What is the meaning of an artist's life? What remains after s/he is gone? These questions popped up recently when I came across Danish artist Oluf Høst two times within a short period of time.

At the end of May I visited the Oluf Høst Museum at Bornholm. Museum is a house that used to be his home and a studio. A place with a nice garden at the outskirts of a romantic seaside village Gudhjem. And a few weeks later I noticed one of Oluf Høst’s paintings at Didrichsen Art Museum in Helsinki. That painting was purchased to the collection after the death of the artist, by Danish born art collector Gunnar Didrichsen, a successful entrepreneur and the founder of the museum.

Oluf Høst (1884–1966) was a painter who married his fellow art student and moved back to his birth island Bornholm 1929 at the age of 45, painting, with expressionistic style, mostly local sceneries by Bognemark farm till his death 1966. The painting in Didrichsen Art Museum’s collection is one of those Bognemark landscapes dated 1963. Høst was 79 when he painted it. So, he was a local artist for 37 years, the most of his career.

For me it was somehow consoling that a collector wanted to support the artist’s name, to help us to remember someone who so easily fades away like the majority of all names of mankind. Gunnar Didrichsen must have seen something valuable, something worth retaining at Høst’s painting.

Oluf Høst’s painting at Didrichsen Art Museum in Helsinki.
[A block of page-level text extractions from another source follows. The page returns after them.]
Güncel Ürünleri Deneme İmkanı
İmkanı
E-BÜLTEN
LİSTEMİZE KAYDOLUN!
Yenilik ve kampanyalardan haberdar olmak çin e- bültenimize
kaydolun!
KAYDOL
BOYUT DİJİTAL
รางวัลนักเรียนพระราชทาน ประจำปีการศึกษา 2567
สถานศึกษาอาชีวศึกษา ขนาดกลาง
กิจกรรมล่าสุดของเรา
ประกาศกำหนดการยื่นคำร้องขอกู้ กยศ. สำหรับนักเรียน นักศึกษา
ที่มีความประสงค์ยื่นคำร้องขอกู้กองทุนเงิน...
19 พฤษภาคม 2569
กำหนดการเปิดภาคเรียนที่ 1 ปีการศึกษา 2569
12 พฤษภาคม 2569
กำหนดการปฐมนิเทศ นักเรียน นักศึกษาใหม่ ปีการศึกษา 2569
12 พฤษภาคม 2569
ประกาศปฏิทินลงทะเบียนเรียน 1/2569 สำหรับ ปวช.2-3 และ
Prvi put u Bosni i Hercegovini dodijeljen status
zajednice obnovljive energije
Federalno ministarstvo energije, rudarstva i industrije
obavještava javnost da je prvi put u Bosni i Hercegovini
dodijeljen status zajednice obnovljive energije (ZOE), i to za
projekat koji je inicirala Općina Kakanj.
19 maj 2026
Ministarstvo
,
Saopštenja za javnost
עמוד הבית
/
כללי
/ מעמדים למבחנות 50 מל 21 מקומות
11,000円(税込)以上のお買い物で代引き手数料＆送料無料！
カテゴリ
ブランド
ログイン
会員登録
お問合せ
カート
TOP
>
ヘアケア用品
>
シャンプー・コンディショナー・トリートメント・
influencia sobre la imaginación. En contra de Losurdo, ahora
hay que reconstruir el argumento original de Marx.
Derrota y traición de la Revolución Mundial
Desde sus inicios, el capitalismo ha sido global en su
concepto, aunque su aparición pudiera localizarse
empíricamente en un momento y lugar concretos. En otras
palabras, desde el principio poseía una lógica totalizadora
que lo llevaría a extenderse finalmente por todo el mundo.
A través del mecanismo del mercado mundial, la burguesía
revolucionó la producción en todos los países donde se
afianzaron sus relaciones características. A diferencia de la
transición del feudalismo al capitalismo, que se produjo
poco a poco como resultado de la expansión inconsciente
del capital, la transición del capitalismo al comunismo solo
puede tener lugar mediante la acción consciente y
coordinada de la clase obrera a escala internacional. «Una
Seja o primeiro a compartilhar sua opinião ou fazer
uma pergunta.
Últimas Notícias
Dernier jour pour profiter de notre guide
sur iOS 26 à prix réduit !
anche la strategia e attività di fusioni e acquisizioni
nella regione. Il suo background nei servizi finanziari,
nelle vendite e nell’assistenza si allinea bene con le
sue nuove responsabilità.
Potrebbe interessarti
It is not enough that an artist makes a piece of art. The artwork can’t survive forever without someone to take care of it, someone who sees the work and wants to maintain it. Without collectors – whether individuals or institutions – art can't be remembered. If there were no Oluf Høst Museum and collectors like Gunnar Didrichsen, I would know (most likely) nothing about this Danish artist. He was not so important from an art historical point of view.

I would know nothing about his artist wife Hedvig who abandoned her own career to support Oluf’s career – which was a pity because she definitely had potential. And without these instruments of remembering – museums and collectors – I would know nothing about the family’s Nazi connection and tragedy related to that, or about his son Ole's artist dream that was cut short.

Portrait of artist’s father at Oluf Høst Museum, Bornholm.

Now I even know something about Oluf's father by looking at his portrait which is conserved. Not only artists are remembered but their models also. In general, art is full of memories and information. Art helps to remember and museum is a place of remembrance.

Artist’s working table at Oluf Høst Museum, Bornholm.

Right now there are millions of visual artists in the world making art and I’m one of them. Most of us will sink into oblivion at some point in the future. From the point of view of remembering lucky ones are those whose works are widely collected.

Oluf Høst’s grave at Gudhjem graveyard.